A declaração foi dada em meio às discussões sobre o volume de recursos públicos destinados ao projeto. A previsão é de que o parque custe cerca de R$ 1,5 bilhão aos cofres públicos. Recentemente, o empreendimento recebeu reforço de R$ 56,6 milhões por meio de remanejamento orçamentário.
De acordo com Eraí, o parque deve funcionar inicialmente como uma vitrine do potencial turístico e econômico de Mato Grosso. No futuro, a proposta é que o espaço tenha “vida própria” e passe a ser administrado pela iniciativa privada por meio de concessão.
O empresário afirmou que o complexo poderá atrair visitantes de outros estados e até de outros países, movimentando setores como hotelaria, comércio e serviços. Para ele, o empreendimento deve marcar uma nova fase para Mato Grosso.
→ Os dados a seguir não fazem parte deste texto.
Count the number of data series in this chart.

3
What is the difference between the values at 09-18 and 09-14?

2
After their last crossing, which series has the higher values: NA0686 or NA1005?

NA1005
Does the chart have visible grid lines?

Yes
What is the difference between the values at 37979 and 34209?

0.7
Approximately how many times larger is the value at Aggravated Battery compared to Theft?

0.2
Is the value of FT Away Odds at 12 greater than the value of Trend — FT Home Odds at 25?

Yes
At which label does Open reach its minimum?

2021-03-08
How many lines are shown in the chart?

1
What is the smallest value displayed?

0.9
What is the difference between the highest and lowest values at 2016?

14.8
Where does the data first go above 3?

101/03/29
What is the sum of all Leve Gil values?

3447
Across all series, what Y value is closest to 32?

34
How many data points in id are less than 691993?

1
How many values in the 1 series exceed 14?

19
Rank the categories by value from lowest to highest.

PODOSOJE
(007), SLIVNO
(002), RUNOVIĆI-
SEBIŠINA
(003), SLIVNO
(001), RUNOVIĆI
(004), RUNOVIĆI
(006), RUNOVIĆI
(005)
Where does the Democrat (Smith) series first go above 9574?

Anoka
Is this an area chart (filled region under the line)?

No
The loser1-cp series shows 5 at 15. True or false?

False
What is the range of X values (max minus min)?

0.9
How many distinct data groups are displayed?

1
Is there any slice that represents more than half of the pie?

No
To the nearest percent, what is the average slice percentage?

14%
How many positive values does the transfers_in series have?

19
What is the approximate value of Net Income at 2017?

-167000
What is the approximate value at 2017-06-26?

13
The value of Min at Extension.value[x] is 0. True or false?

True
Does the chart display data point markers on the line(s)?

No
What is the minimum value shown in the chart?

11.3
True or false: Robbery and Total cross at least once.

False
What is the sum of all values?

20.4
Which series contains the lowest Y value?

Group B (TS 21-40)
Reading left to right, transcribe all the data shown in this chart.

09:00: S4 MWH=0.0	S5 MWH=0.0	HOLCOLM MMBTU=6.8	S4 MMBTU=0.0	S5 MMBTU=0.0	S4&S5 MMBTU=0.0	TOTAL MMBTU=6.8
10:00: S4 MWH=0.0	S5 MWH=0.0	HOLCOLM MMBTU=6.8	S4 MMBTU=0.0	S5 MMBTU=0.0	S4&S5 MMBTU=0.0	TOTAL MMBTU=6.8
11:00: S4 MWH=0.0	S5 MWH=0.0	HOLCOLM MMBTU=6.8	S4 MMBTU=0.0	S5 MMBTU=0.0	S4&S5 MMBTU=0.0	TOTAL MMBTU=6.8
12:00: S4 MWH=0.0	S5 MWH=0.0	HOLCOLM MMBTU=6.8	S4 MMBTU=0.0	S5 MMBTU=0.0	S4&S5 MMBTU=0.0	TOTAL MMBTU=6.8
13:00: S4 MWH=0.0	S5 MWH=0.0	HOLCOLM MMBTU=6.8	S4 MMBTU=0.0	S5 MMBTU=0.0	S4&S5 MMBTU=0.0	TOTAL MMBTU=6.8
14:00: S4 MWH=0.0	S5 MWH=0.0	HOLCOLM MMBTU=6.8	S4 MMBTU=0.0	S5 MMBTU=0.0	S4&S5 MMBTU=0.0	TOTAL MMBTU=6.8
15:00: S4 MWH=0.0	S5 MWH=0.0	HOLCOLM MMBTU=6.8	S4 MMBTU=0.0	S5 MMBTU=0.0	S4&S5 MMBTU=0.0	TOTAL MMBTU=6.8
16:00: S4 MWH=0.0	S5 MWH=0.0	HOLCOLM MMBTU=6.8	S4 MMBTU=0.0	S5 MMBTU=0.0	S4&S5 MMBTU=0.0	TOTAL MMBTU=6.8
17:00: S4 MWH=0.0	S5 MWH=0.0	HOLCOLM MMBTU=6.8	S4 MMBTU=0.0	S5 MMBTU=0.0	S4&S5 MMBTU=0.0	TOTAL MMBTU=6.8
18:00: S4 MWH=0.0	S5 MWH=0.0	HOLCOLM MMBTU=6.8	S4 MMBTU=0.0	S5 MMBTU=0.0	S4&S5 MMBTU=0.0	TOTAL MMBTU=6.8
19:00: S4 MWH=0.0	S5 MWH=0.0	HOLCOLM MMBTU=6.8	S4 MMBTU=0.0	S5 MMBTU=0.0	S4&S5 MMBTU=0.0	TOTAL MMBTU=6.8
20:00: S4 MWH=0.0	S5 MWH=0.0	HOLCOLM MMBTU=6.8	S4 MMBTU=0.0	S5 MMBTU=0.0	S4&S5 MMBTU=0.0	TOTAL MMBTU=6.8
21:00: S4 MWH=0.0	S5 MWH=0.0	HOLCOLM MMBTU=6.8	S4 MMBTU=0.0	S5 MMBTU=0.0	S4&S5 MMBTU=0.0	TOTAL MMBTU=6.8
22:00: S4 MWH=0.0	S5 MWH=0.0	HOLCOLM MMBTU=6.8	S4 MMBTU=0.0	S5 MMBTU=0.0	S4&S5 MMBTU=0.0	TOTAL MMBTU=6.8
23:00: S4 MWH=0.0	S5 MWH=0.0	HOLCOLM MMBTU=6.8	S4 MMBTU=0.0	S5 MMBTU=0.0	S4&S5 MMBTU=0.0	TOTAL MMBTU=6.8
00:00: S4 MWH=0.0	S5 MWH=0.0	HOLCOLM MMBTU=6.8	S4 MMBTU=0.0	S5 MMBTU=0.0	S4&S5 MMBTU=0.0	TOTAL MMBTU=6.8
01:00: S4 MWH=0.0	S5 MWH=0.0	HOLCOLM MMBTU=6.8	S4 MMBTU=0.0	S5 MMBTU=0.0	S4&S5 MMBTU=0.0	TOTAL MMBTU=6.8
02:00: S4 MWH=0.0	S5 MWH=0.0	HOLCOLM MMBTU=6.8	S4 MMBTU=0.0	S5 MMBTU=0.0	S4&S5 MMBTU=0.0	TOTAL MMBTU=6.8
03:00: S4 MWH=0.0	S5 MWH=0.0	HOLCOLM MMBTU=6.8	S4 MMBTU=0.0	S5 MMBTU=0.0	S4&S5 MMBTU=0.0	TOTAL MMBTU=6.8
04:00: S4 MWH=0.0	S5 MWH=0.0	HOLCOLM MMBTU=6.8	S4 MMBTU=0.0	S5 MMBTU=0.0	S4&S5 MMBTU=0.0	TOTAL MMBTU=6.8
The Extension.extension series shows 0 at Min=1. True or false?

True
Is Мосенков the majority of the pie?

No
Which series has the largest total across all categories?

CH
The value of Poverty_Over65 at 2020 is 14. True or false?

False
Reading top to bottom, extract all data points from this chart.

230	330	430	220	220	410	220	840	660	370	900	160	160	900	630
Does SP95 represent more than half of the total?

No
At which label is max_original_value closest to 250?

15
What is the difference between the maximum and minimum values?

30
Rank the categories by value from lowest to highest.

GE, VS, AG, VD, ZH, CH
Eraí também rebateu críticas sobre os investimentos públicos no projeto. Segundo o empresário, o parque foi idealizado para atender principalmente a população de baixa renda, oferecendo uma opção de lazer para pessoas que não conseguem viajar.
A área onde o Parque Novo Mato Grosso está sendo construído possui 300 hectares e foi doada pelo Grupo Bom Futuro.
O complexo prevê estrutura com autódromo, kartódromo, lago esportivo, espaço para shows, pistas esportivas, museu do agro e estacionamento com capacidade para mais de 12 mil veículos.